* About this exercise
Your task is to retype, exactly and without pictures, the line holding "اخرة، لتتمكّن من" and each line that follows it to the end of the entries.
▬▬▬▬▬▬
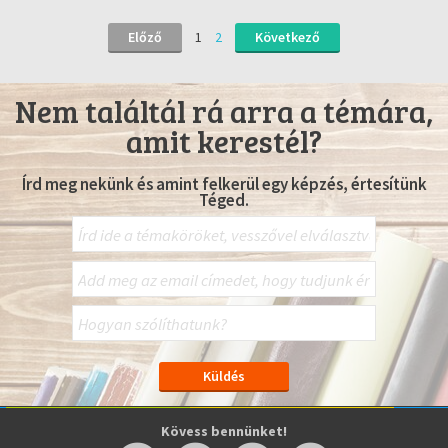
Előző
1
2
Következő
Nem találtál rá arra a témára,
amit kerestél?
Írd meg nekünk és amint felkerül egy képzés, értesítünk
Téged.
Kövess bennünket!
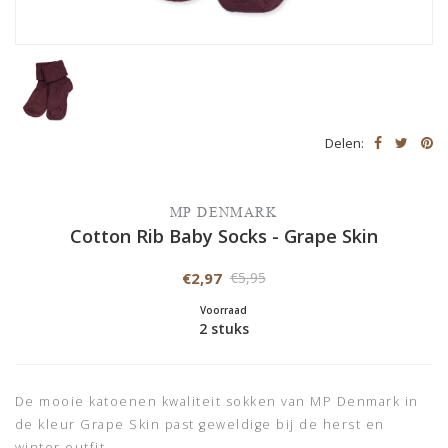
Delen:
MP DENMARK
Cotton Rib Baby Socks - Grape Skin
€2,97
€5,95
Voorraad
2 stuks
De mooie katoenen kwaliteit sokken van MP Denmark in
de kleur Grape Skin past geweldige bij de herst en
winter outfit.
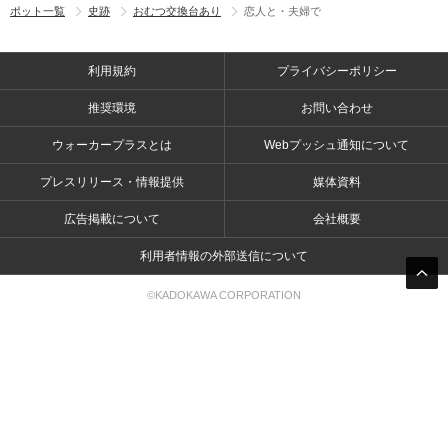
ポット一覧
史跡
おむつ交換台あり
恋人と・夫婦で
利用規約
プライバシーポリシー
推奨環境
お問い合わせ
ウォーカープラスとは
Webプッシュ通知について
プレスリリース・情報提供
媒体資料
広告掲載について
会社概要
利用者情報の外部送信について
©KADOKAWA CORPORATION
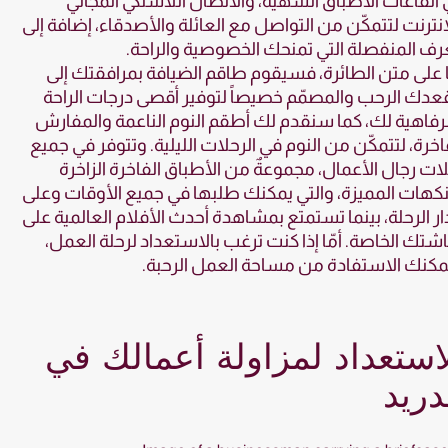
القاعات الأطباق الشهية، والاتصال اللاسلكي المجاني
إنترنت لتتمكّن من التواصل مع العائلة والأصدقاء، إضافة إلى
رف المنفصلة التي تمنحك الخصوصية والراحة.
ا على متن الطائرة، فسيقوم طاقم الضيافة بمرافقتك إلى
دك الرحب والمصمّم خصيصاً لتوفير أقصى درجات الراحة
رفاهية لك، كما سنقدم لك أطقم النوم الناعمة والمفارش
اخرة، لتتمكّن من النوم في الرحلات الليلية. وتتوفر في جميع
ات رجال الأعمال، مجموعةٌ من الأطباق الفاخرة الزاخرة
نكهات المميزة، والتي يمكنك طلبها في جميع الأوقات وعلى
ر الرحلة، بينما تستمتع بمشاهدة أحدث الأفلام العالمية على
تك الخاصة. أمّا إذا كنت ترغب بالاستعداد لرحلة العمل،
كنك الاستفادة من مساحة العمل الرحبة.
استعداد لمزاولة أعمالك في
ريد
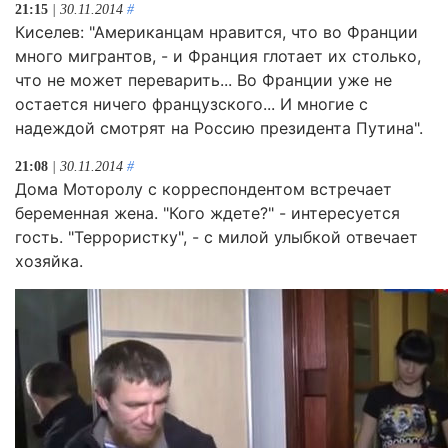
21:15
| 30.11.2014
#
Киселев: "Американцам нравится, что во Франции
много мигрантов, - и Франция глотает их столько,
что не может переварить... Во Франции уже не
остается ничего французского... И многие с
надеждой смотрят на Россию президента Путина".
21:08
| 30.11.2014
#
Дома Моторолу с корреспондентом встречает
беременная жена. "Кого ждете?" - интересуется
гость. "Террористку", - с милой улыбкой отвечает
хозяйка.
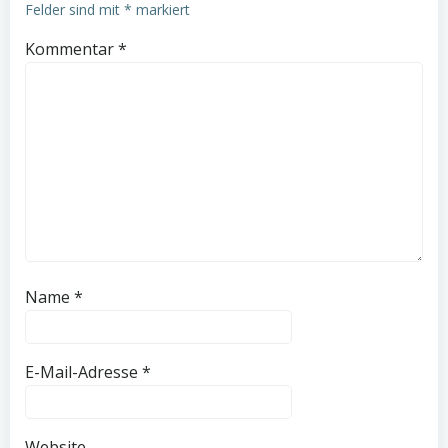
Felder sind mit
*
markiert
Kommentar
*
Name
*
E-Mail-Adresse
*
Website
▬▬▬▬▬▬
* Result of the task
اخرة، لتتمكّن من النوم في الرحلات الليلية. وتتوفر في جميع
ات رجال الأعمال، مجموعةٌ من الأطباق الفاخرة الزاخرة
نكهات المميزة، والتي يمكنك طلبها في جميع الأوقات وعلى
ر الرحلة، بينما تستمتع بمشاهدة أحدث الأفلام العالمية على
تك الخاصة. أمّا إذا كنت ترغب بالاستعداد لرحلة العمل،
كنك الاستفادة من مساحة العمل الرحبة.
استعداد لمزاولة أعمالك في
ريد
21:15
| 30.11.2014
#
Киселев: "Американцам нравится, что во Франции
много мигрантов, - и Франция глотает их столько,
что не может переварить... Во Франции уже не
остается ничего французского... И многие с
надеждой смотрят на Россию президента Путина".
21:08
| 30.11.2014
#
Дома Моторолу с корреспондентом встречает
беременная жена. "Кого ждете?" - интересуется
гость. "Террористку", - с милой улыбкой отвечает
хозяйка.
Felder sind mit
*
markiert
Kommentar
*
Name
*
E-Mail-Adresse
*
Website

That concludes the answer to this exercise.